__What you have to do__:
Output each of the entries exactly, skipping every picture they contain.

__Material for this exercise__:

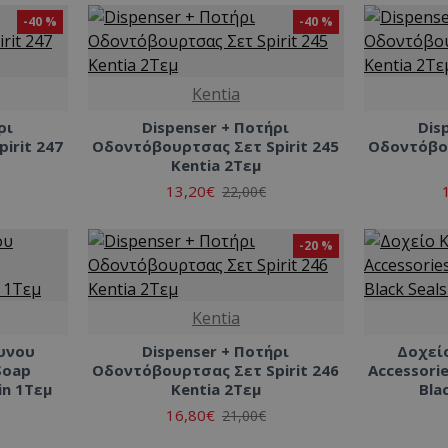
-40 %
-40 %
Kentia
ρι
Dispenser + Ποτήρι
Dis
irit 247
Οδοντόβουρτσας Σετ Spirit 245
Οδοντόβου
Kentia 2Τεμ
13,20€
22,00€
-20 %
Kentia
υνου
Dispenser + Ποτήρι
Δοχεί
Soap
Οδοντόβουρτσας Σετ Spirit 246
Accessorie
in 1Τεμ
Kentia 2Τεμ
Bla
16,80€
21,00€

__Solution to this exercise__:
-40 %
-40 %
Kentia
ρι
Dispenser + Ποτήρι
Dis
irit 247
Οδοντόβουρτσας Σετ Spirit 245
Οδοντόβου
Kentia 2Τεμ
13,20€
22,00€
-20 %
Kentia
υνου
Dispenser + Ποτήρι
Δοχεί
Soap
Οδοντόβουρτσας Σετ Spirit 246
Accessorie
in 1Τεμ
Kentia 2Τεμ
Bla
16,80€
21,00€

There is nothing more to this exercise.